◆ **TASK**:
Give back every line of the material below exactly, but no images.

◆ **DATA FOR THIS EXERCISE**:
● ● ● ● ●

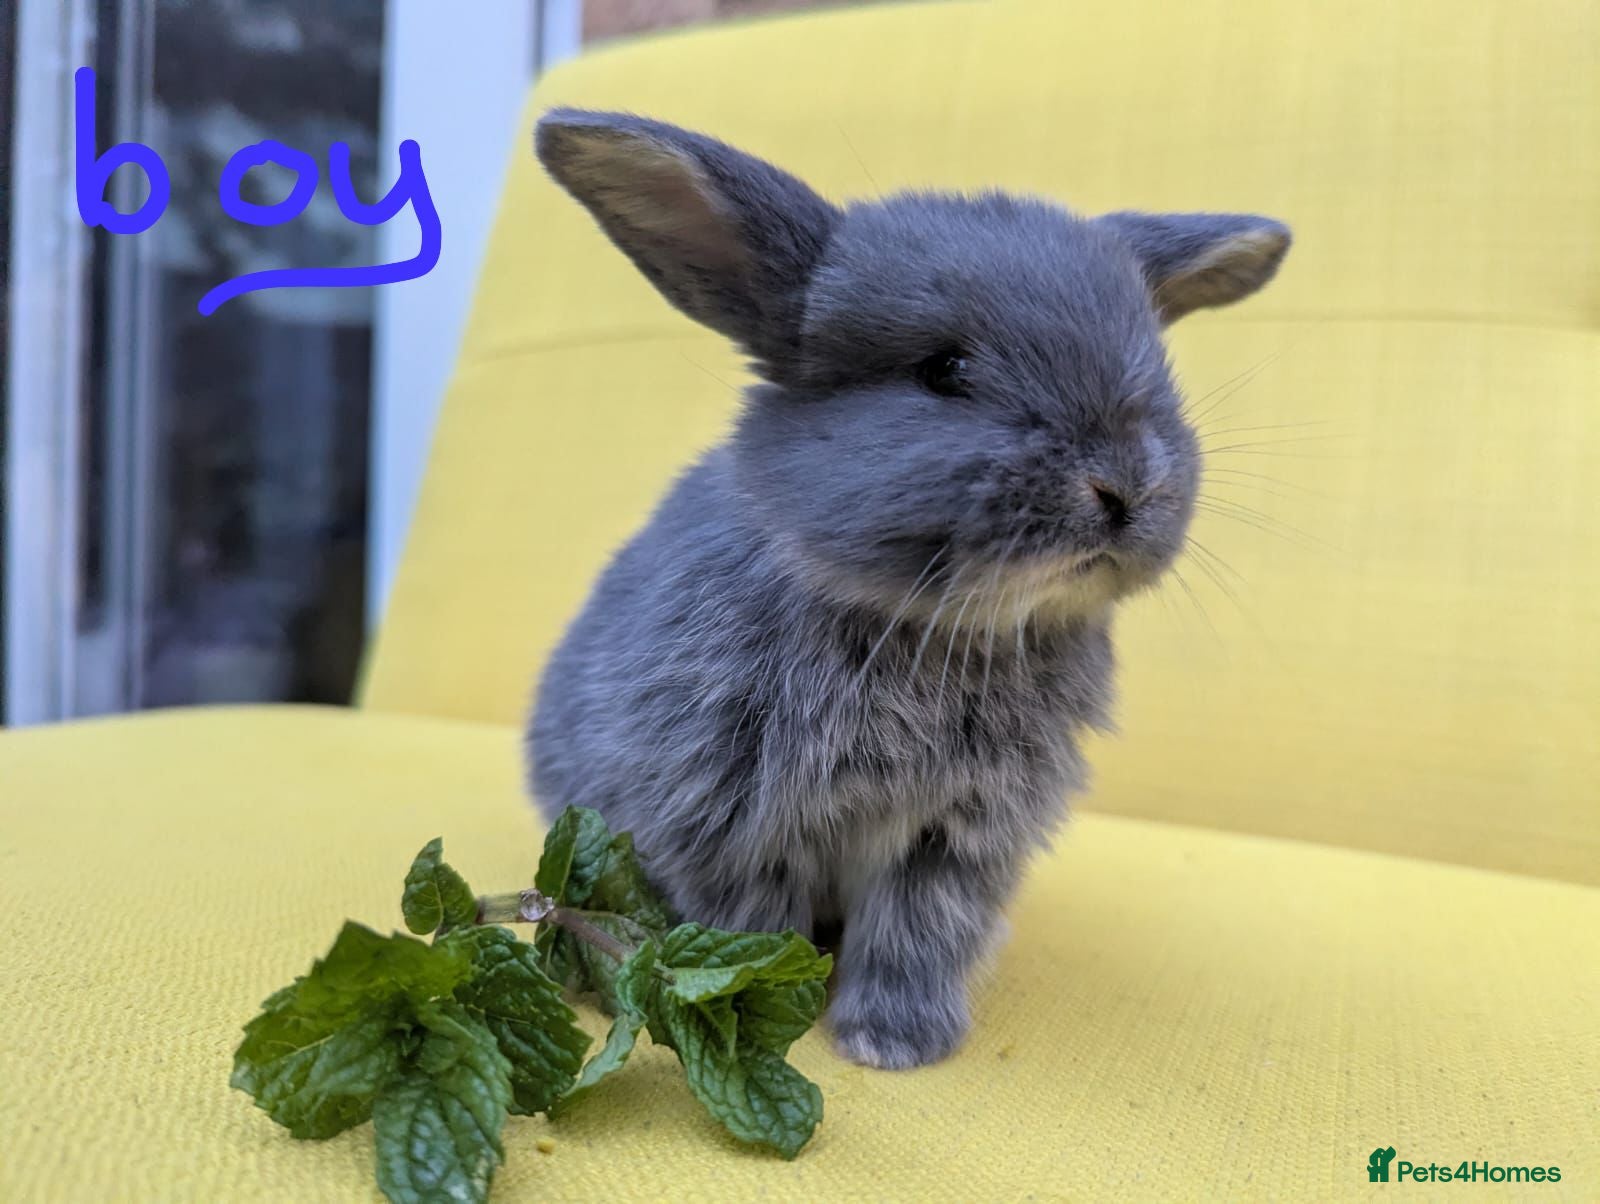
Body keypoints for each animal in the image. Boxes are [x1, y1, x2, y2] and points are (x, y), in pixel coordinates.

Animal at [527, 107, 1290, 1069]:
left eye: (1156, 368)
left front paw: (895, 1041)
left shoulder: (955, 838)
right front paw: (776, 1017)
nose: (1124, 485)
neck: (942, 627)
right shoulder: (727, 817)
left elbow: (916, 931)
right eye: (945, 371)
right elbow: (755, 926)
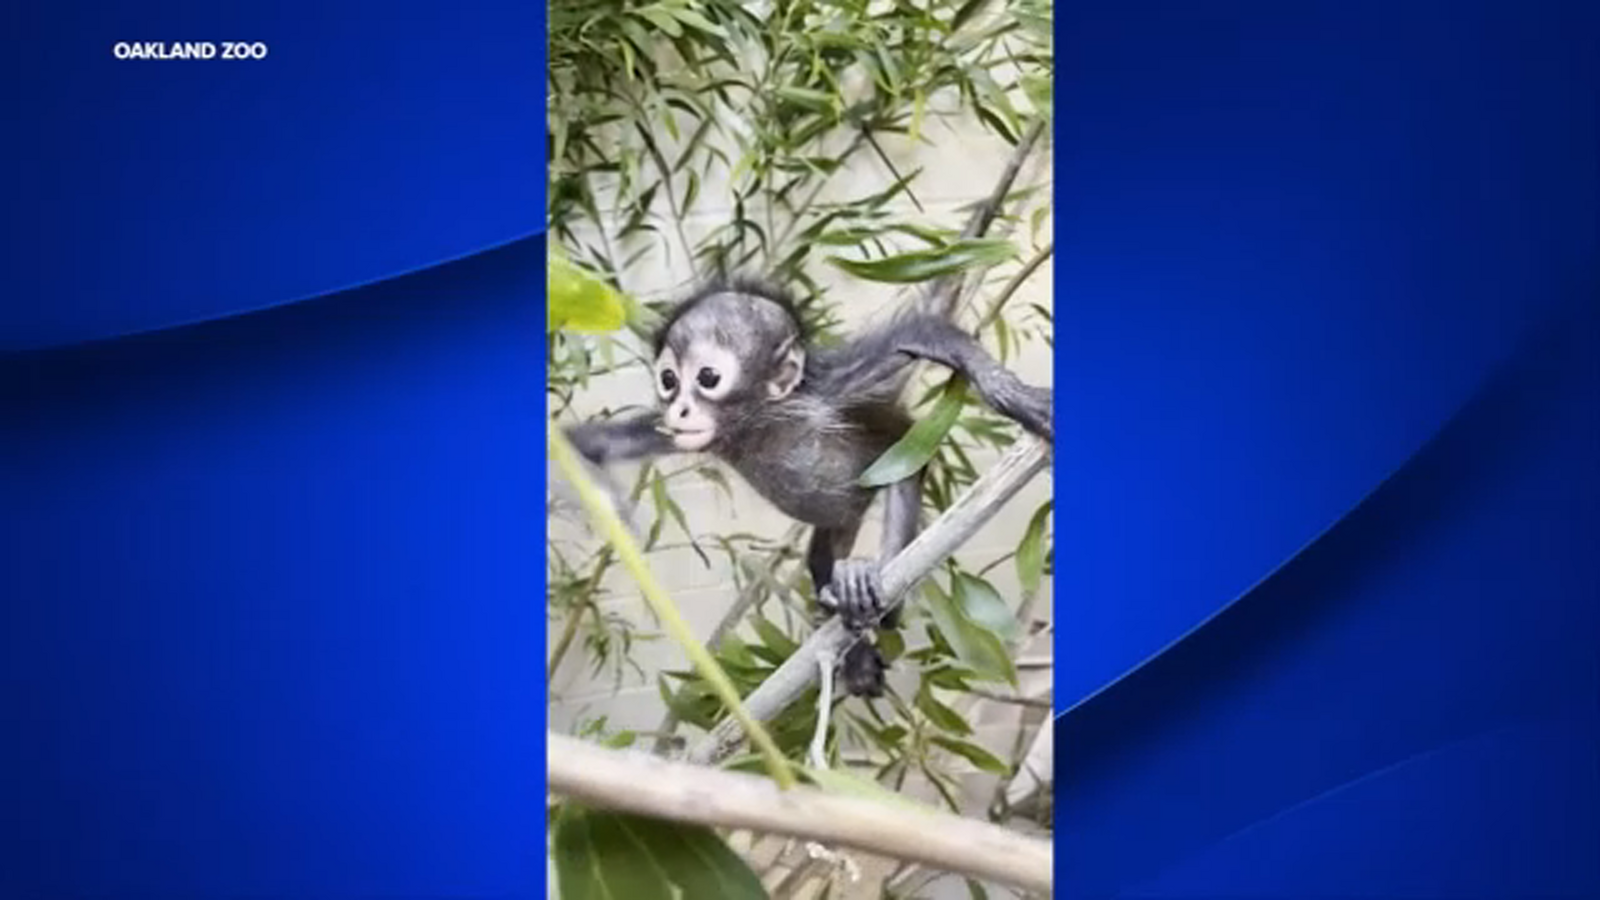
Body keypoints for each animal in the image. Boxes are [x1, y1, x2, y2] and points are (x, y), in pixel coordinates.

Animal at [564, 276, 1053, 698]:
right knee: (820, 560)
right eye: (668, 381)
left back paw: (878, 599)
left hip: (901, 458)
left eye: (707, 378)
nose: (680, 409)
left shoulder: (825, 393)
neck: (755, 426)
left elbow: (919, 332)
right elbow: (584, 445)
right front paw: (607, 506)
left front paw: (1009, 391)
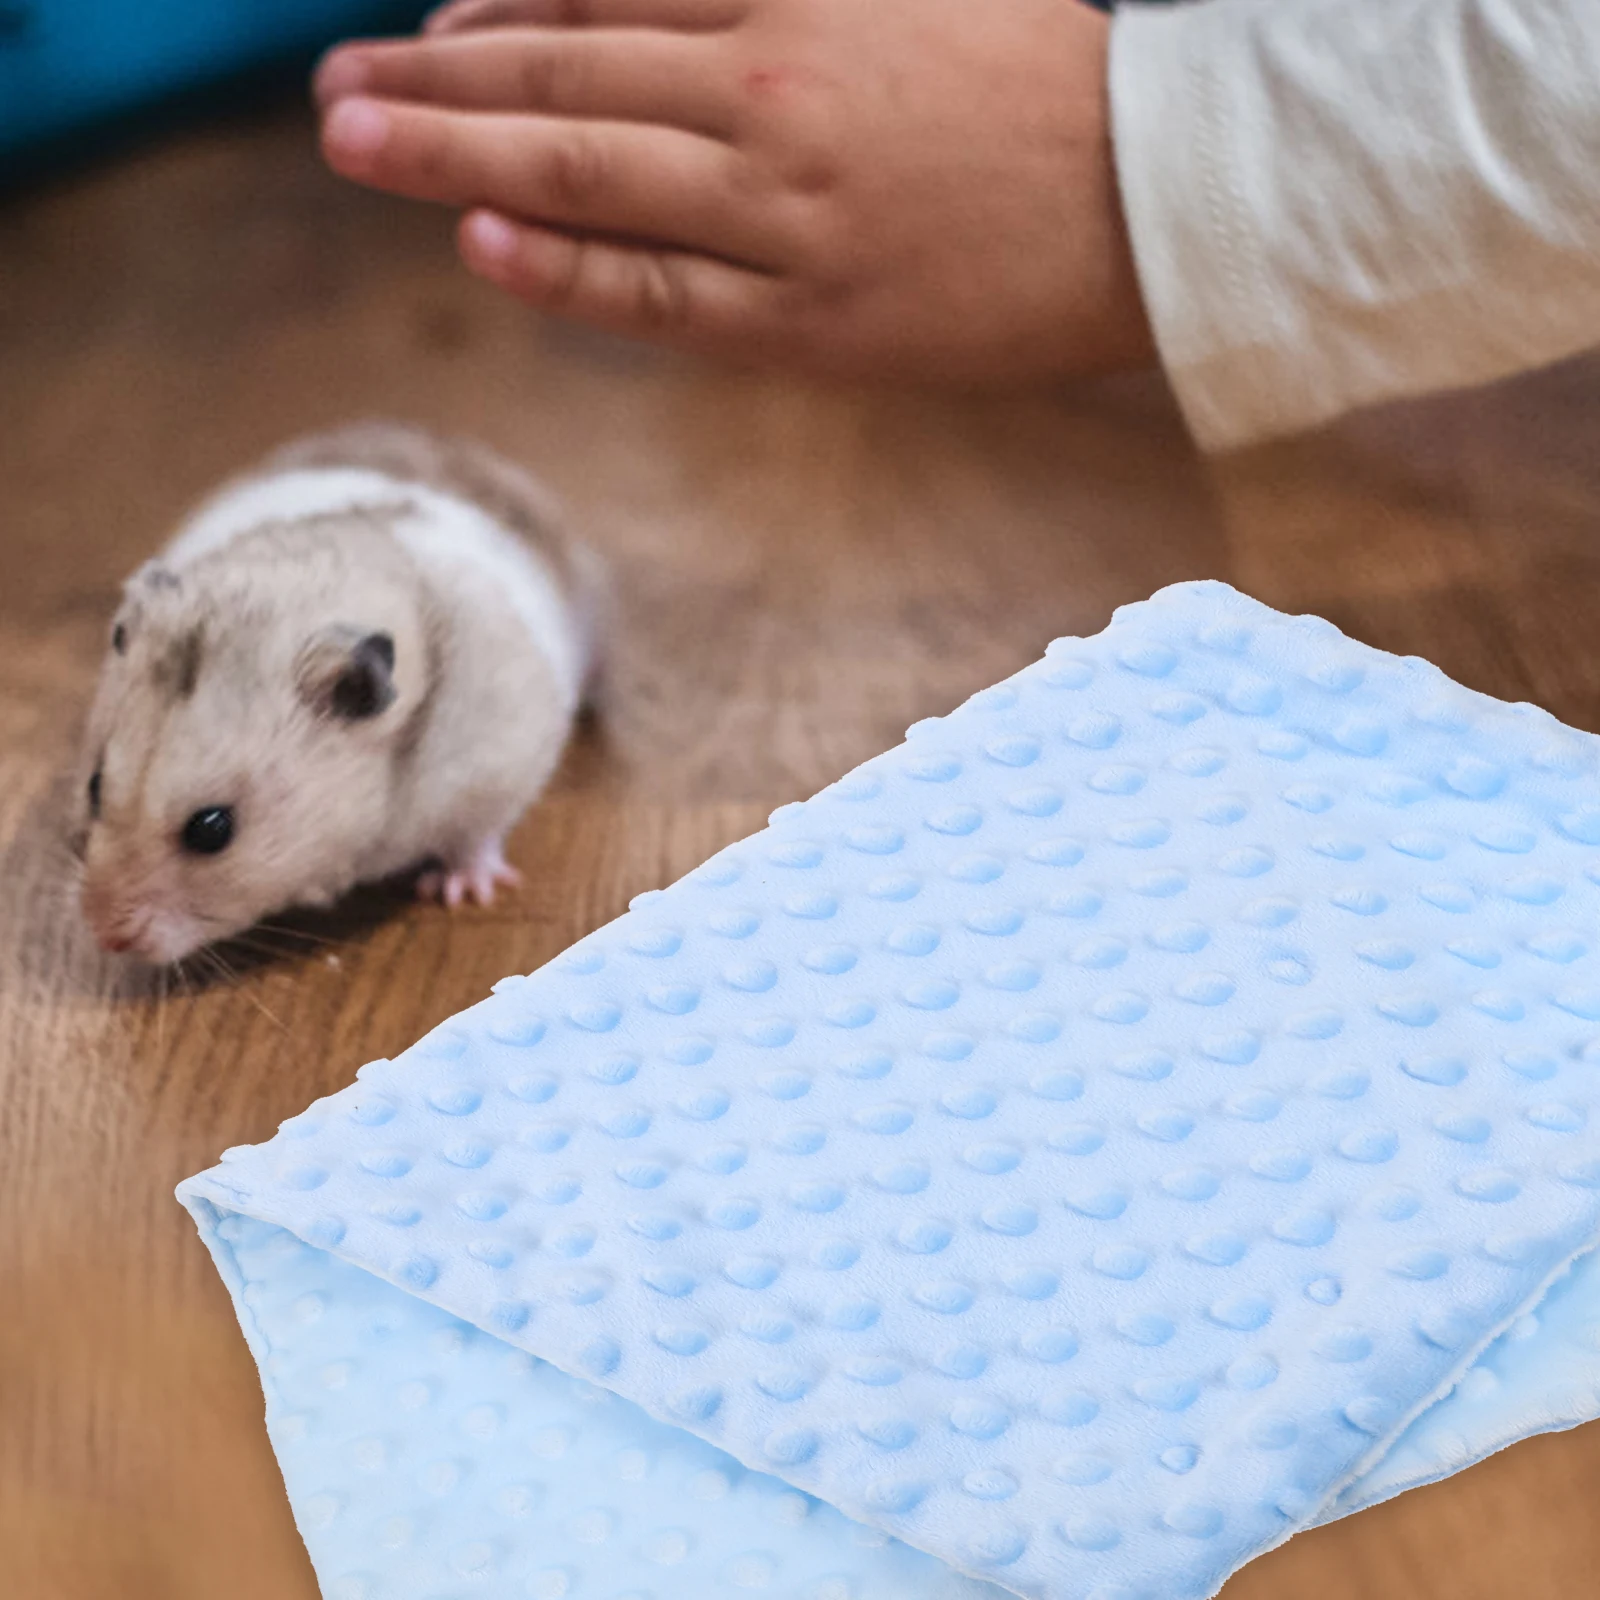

● ● ● ● ●

◆ **RESPONSE TO THIS EXERCISE**:
Body keypoints for each animal in the image. Boxes are [x1, y1, x2, y2] and points are (x, y), in pixel coordinates.

Animal at [527, 107, 1290, 1069]:
left eye: (1156, 368)
left front paw: (895, 1041)
left shoulder: (955, 838)
right front paw: (776, 1017)
nose: (1124, 485)
neck: (942, 627)
right shoulder: (727, 817)
left elbow: (916, 931)
right eye: (945, 371)
right elbow: (755, 926)
Body keypoints for each animal in the image. Boxes are [x1, y1, x2, y2] and points are (x, y), in pixel coordinates.

Animal at [564, 276, 1053, 698]:
right knee: (820, 560)
right eye: (668, 381)
left back paw: (878, 599)
left hip: (901, 458)
left eye: (707, 378)
nose: (680, 409)
left shoulder: (825, 393)
neck: (755, 426)
left elbow: (919, 332)
right elbow: (584, 445)
right front paw: (607, 506)
left front paw: (1009, 391)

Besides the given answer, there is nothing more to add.